Our great-grandparents all knew that “Who You Belong To” was the most important thing about you. So did nearly everyone else in the preceding 10,000 years. That knowledge was lost among the elite during the Enlightenment and among the masses beginning with the industrial revolution. We are now immersed in a culture today that believes in autonomy and individualism and cuts ties with others fairly routinely. Community and Covenant are now quite foreign terms.
The importance of whose we are has also been known by contemplatives and mystics for at least 3,000 years, who spend a great deal of time getting closer to God and building their relationship with Him. Dallas Willard understood this and blazed a trail back to what it means to have an interactive relationship with God that is strong enough to transform our lives.

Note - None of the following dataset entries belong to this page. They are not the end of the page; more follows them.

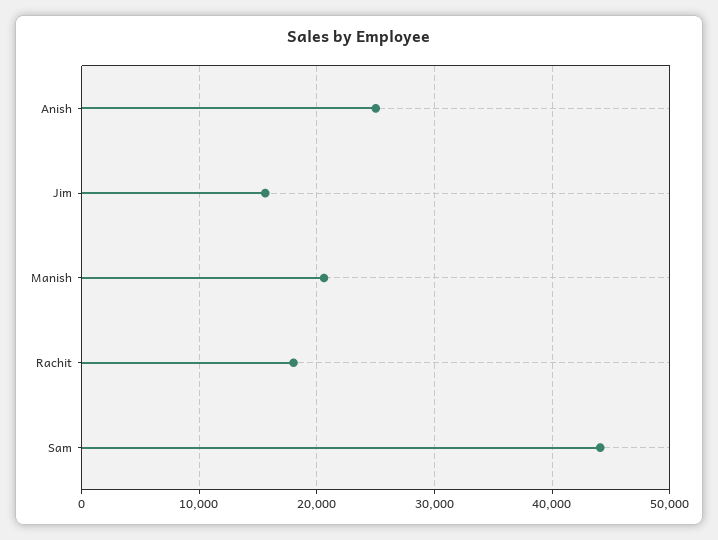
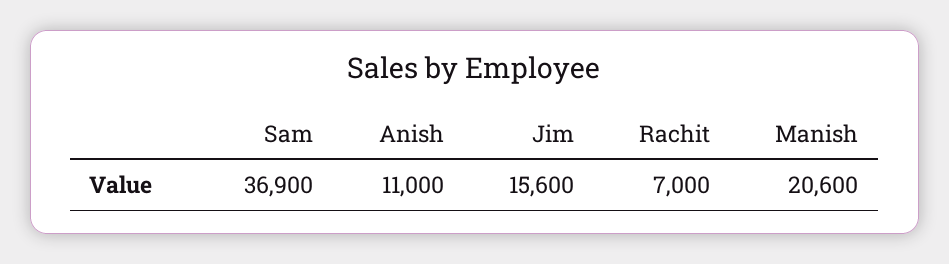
  {
-   "Anish": 25000,
+   "Anish": 11000,
    "Jim": 15600,
    "Manish": 20600,
-   "Rachit": 18000,
+   "Rachit": 7000,
-   "Sam": 44000
+   "Sam": 36900
  }

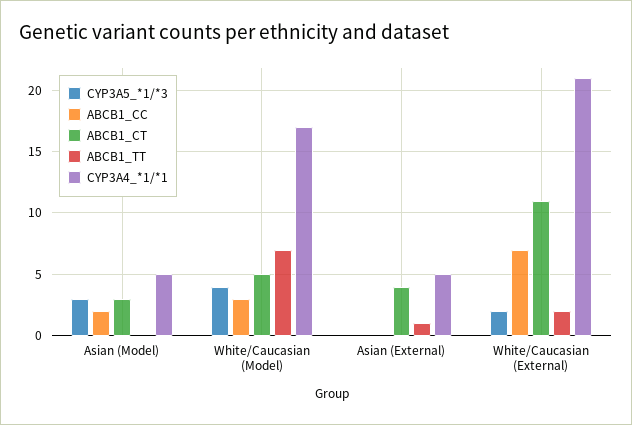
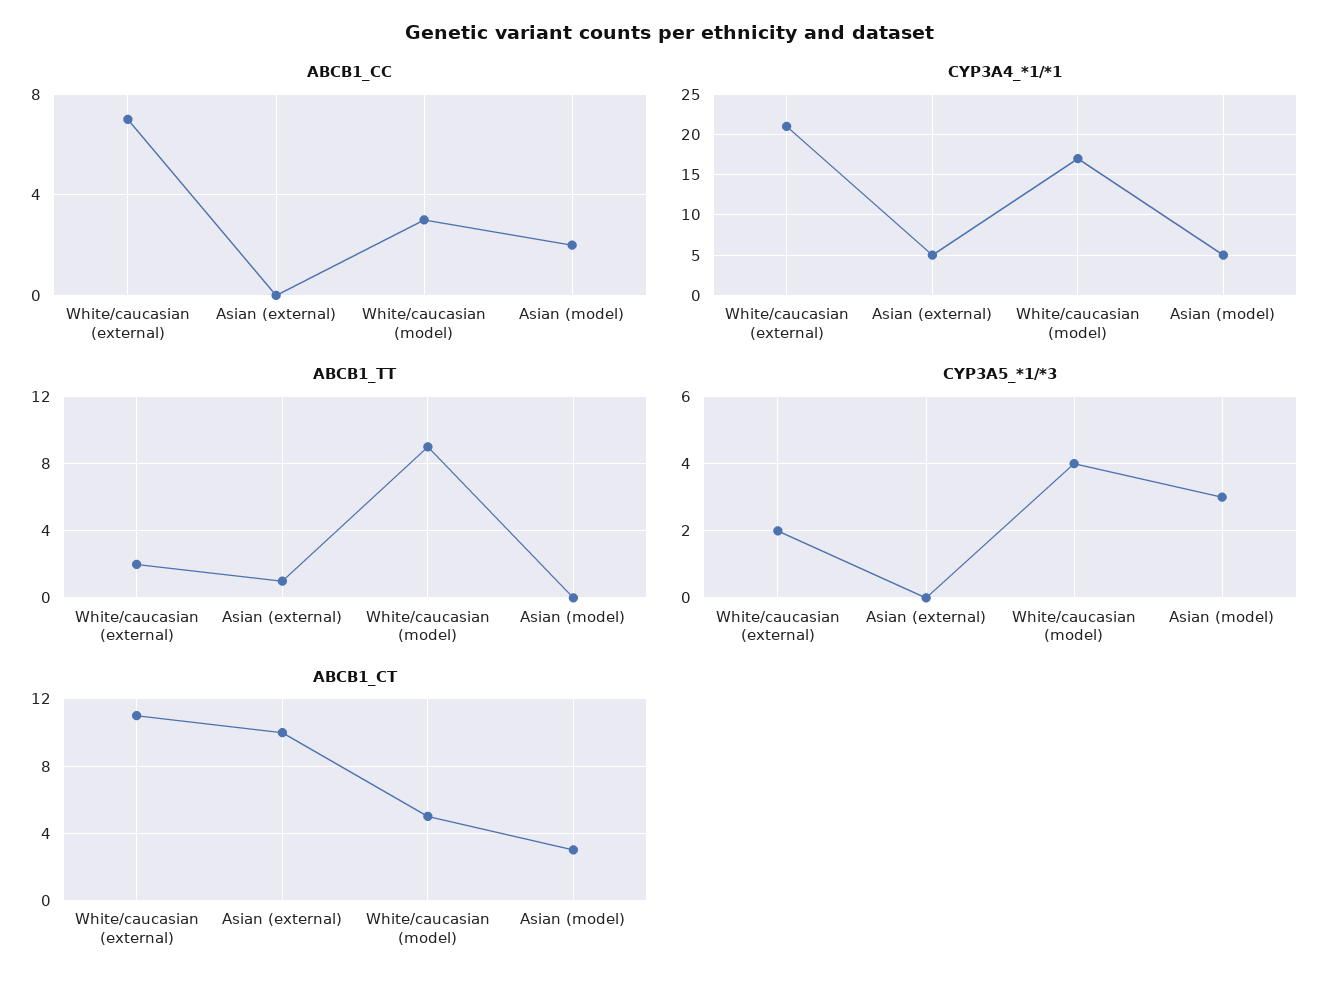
  {
    "CYP3A5_*1/*3": {
      "Asian (Model)": 3,
      "White/Caucasian (Model)": 4,
      "Asian (External)": 0,
      "White/Caucasian (External)": 2
    },
    "ABCB1_CC": {
      "Asian (Model)": 2,
      "White/Caucasian (Model)": 3,
      "Asian (External)": 0,
      "White/Caucasian (External)": 7
    },
    "ABCB1_CT": {
      "Asian (Model)": 3,
      "White/Caucasian (Model)": 5,
-     "Asian (External)": 4,
+     "Asian (External)": 10,
      "White/Caucasian (External)": 11
    },
    "ABCB1_TT": {
      "Asian (Model)": 0,
-     "White/Caucasian (Model)": 7,
+     "White/Caucasian (Model)": 9,
      "Asian (External)": 1,
      "White/Caucasian (External)": 2
    },
    "CYP3A4_*1/*1": {
      "Asian (Model)": 5,
      "White/Caucasian (Model)": 17,
      "Asian (External)": 5,
      "White/Caucasian (External)": 21
    }
  }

Neurology has now verified scientifically what everyone used to know. But it did not establish or discover this reality. The idea that we need to add brain science to the biblical record in order to have a proper perspective is simply not supported by history or even the Bible itself.
Covenant is God’s term for “Whose We Are.” The theology, implementation and practice of covenant are among the most important themes in all of Scripture. We might not grasp the meaning of covenant very well today, but it is how Scripture defines “our people.”

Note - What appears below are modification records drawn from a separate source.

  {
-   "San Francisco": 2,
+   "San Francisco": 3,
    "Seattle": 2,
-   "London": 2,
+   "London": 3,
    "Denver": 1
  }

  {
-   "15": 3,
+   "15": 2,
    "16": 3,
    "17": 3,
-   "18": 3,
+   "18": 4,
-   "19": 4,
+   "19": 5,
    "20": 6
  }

The two greatest commandments point us toward attachment and bonding. Jesus also told his disciples, “We will come to you and make our home with you.” The term abiding is one of the words Jesus used to describe our relationship with Him. The “ministry of reconciliation” of which Paul wrote is all about coming into union with God and people. From one end to the other, the Bible is all about the relationship between God and human beings living together in the bonds of love.
More to the point, Dallas was not only aware of all of this, it was the very focus of his writing and teaching that a relationship with God is available to all of us, that this relationship goes far beyond having “right” doctrine and ideas about God, and that we can intentionally go about building this relationship.